Some examples of using the thin lens equation. Created by David SantoPietro.

## Want to join the conversation?

• Why does the object distance have to be a positive? Do we not follow the Cartesian sign conventions for thin lenses?
• I don't actually think he is using Cartesian convention; I think under Cartesian convention, anything to the left of the lens, say, is negative, and anything to the opposite side is positive. So for a convex lens, u (on the left) would be negative and v (to the right) would be positive.
• At how did 1/-8cm minus 1/24cm come out to be 1/6cm?
• (-1/8cm) - (1/24cm) = -4/24cm which can be reduced to -1/6cm. Don't forget you have to multiply the first fraction by 3 to obtain a common denominator before subtracting.
• I think something is wrong..Object distances are always negative aacording to modern cartesian sign system./.!!
• Using the thin lens equation the object distance is positive, unless using multiple lenses and the image of the object becomes the "virtual" object. In that case it will be a negative value.
• At can't it be explained like.. if the image is real the image distance is positive and if the image is virtual the image distance is negative? :-)
• At the image was described to be as positive. Using Sal's equation in an earlier video, we have that (do/di) = (ho/hi). In a hypothetical example, let's assume the height of the original image is 8 cm. Using the rest of the values from the video, we get (24/-6) = (8/x). Solving for x yields -2, which means that the image is inverted. Although the magnitude is correct, according to this video, the number should be positive. Why am I getting a negative number using Sal's equation as opposed to the Magnification equation?
• I thought concave focal length is always positive and convex is always negative? that's what my physics book says and what we've been taught...
• i thought the lens formula is ...
1/v-1/u=1/f

where u = object distance
v = image distance
f = focal length.
• If you did this problem using the equation 1/f=1/v-1/u, you would get the answer as 6 cm.
According to the same sign convention using which the above mentioned formula was derived, the answer 6 cm means the same as -6 cm when viewed from different sign conventions.
The sign convention used deriving the above mentioned formula is known as the Cartesian sign convention. According to this, imagine a lens placed such that its optical centre coincides with the origin of the Cartesian plane. In a Cartesian plane rightwards and upwards are considered to be positive directions, whereas, leftwards and downwards are considered to be the negative directions. So, the same thing is applicable to lenses.

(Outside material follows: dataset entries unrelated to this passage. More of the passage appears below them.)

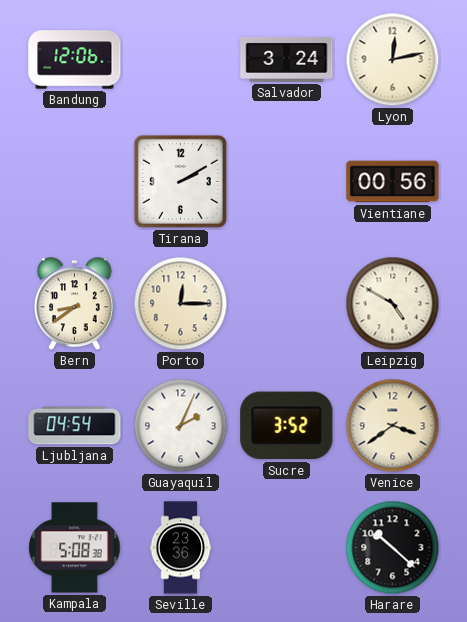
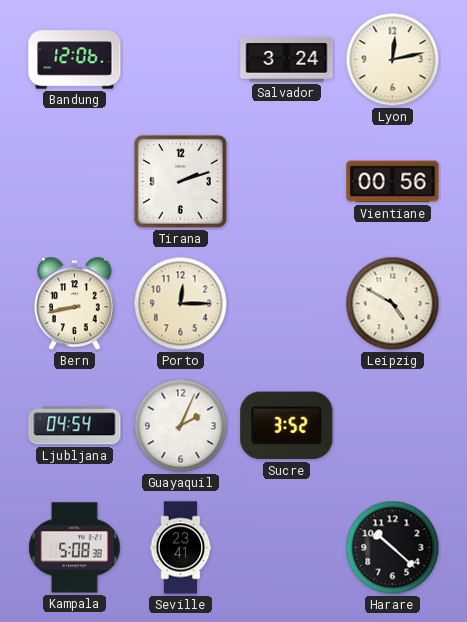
Tirana: 2:10 -> 2:12
Bern: 8:39 -> 8:43
Venice: 3:39 -> none
Seville: 23:36 -> 23:41
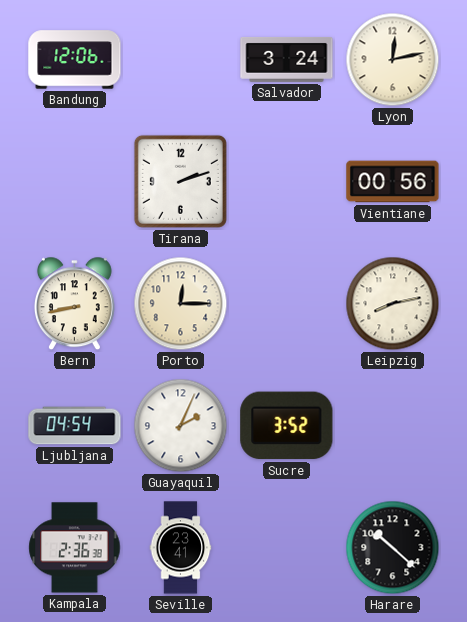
Leipzig: 4:50 -> 8:13
Kampala: 5:08 -> 2:36
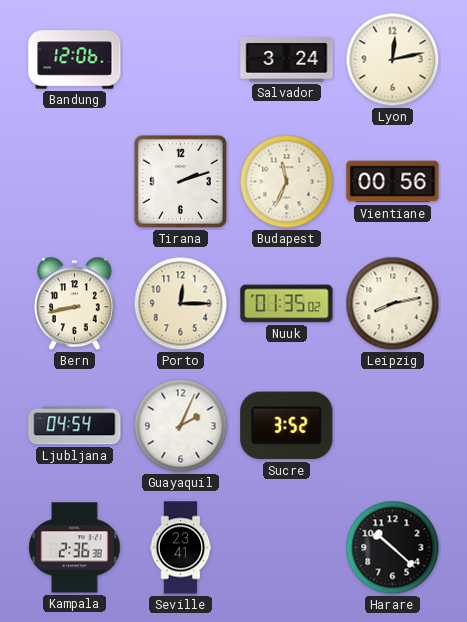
Budapest: none -> 11:34
Nuuk: none -> 01:35
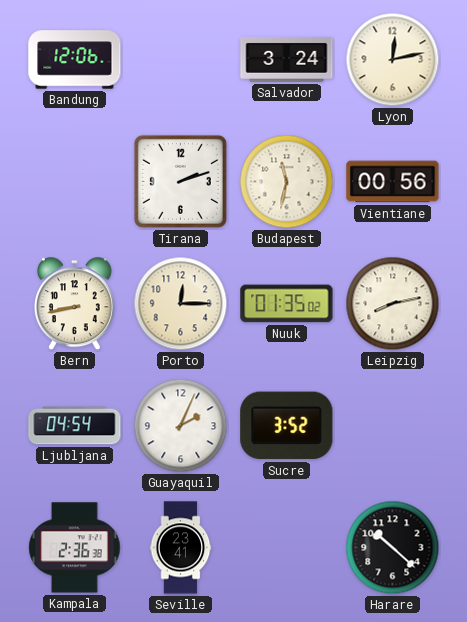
Budapest: 11:34 -> 11:32
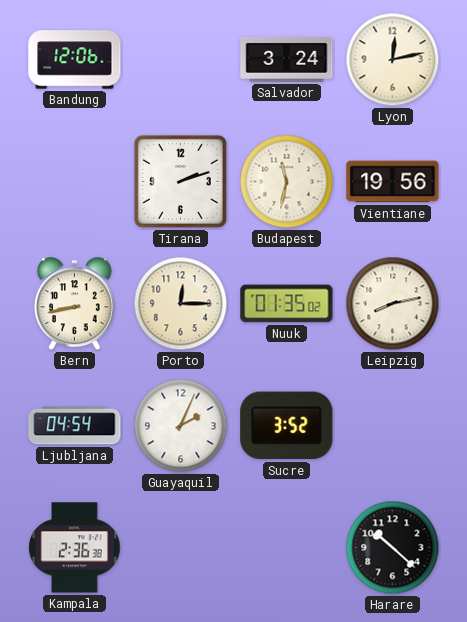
Vientiane: 00:56 -> 19:56
Seville: 23:41 -> none
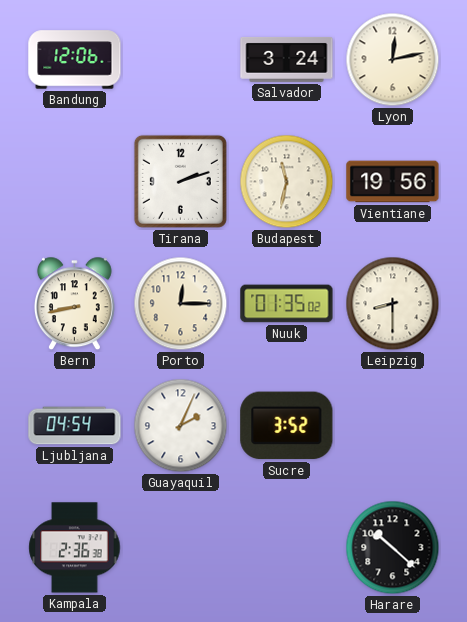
Leipzig: 8:13 -> 8:30
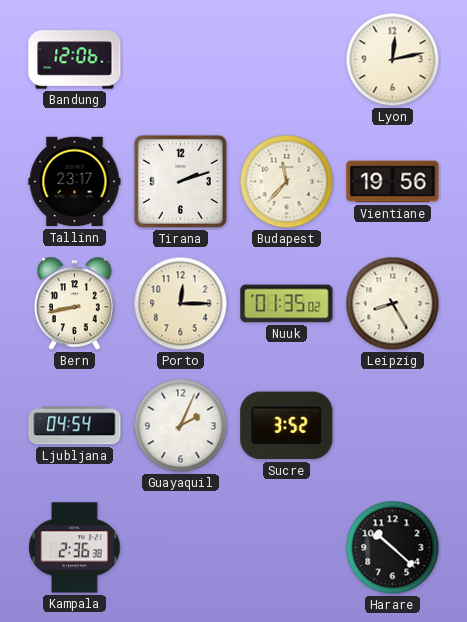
Salvador: 3:24 -> none
Tallinn: none -> 23:17
Budapest: 11:32 -> 11:37
Leipzig: 8:30 -> 8:25
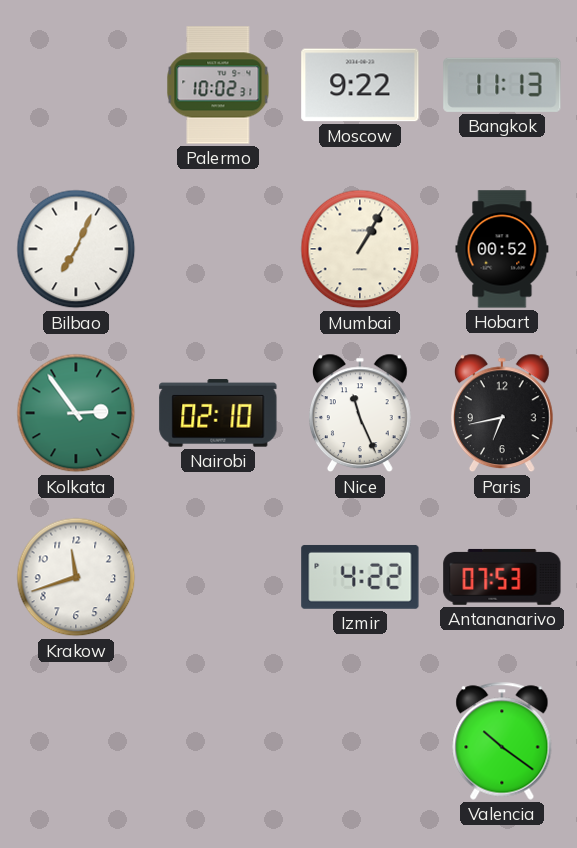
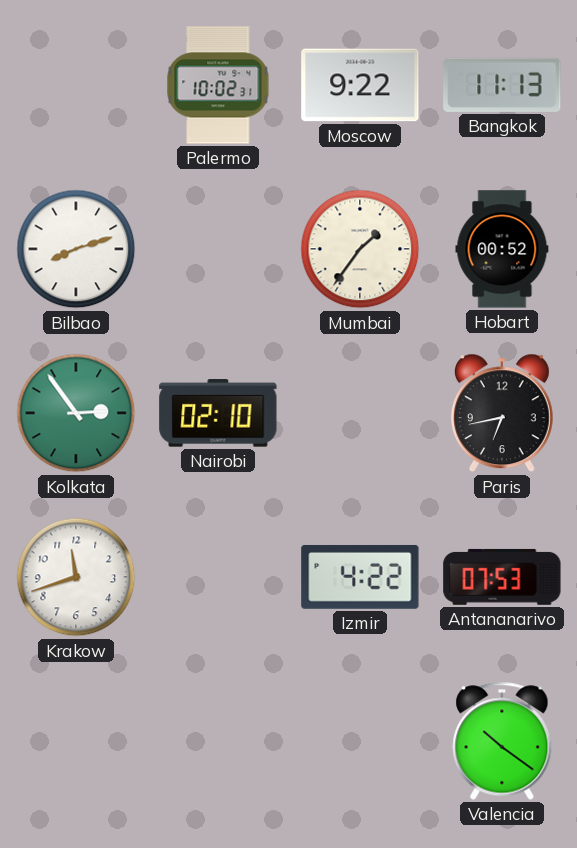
Bilbao: 7:04 -> 8:12
Mumbai: 1:05 -> 1:36
Nice: 11:26 -> none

So its always imagined that light rays are passed through the lens in the rightward direction.
Hope this helps!
(1 vote)
• In the video, there was no convex lens example, it just said that the focal length is positive. can someone plz give me an example of it (and the solution), because it is very confusing.
• In this case, the focal length of the convex lens' focal length would be positive, totally opposite with the Cartesian sign convention, If you apply this method then you should be careful not to be confused.
Both method are correct and the discrepancies are base on where is your point of view, though Cartesian sign convention is being use more widely.
(1 vote)
• Hi, Watch from` 3:25 to 3:30`, Sal is describing about the object distance but I think that the object distance from every lens would be negative every time, weather it is a concave or convex, Right! Can any one tell me Whether I am Right or wrong.
• Inside of his sign convention, this yields the correct results. There are another ways to choose the signs, though.
(1 vote)
• There is another lens equation . U described the old method method , but I need the new method.
• I believe you are talking about the lens-maker's equation, which gives the focal length of a thin lens, given radii of curvature and the refractive index. This video talks about how to find the location of images, so perhaps there is a different video which will talk about the equation you want.
(1 vote)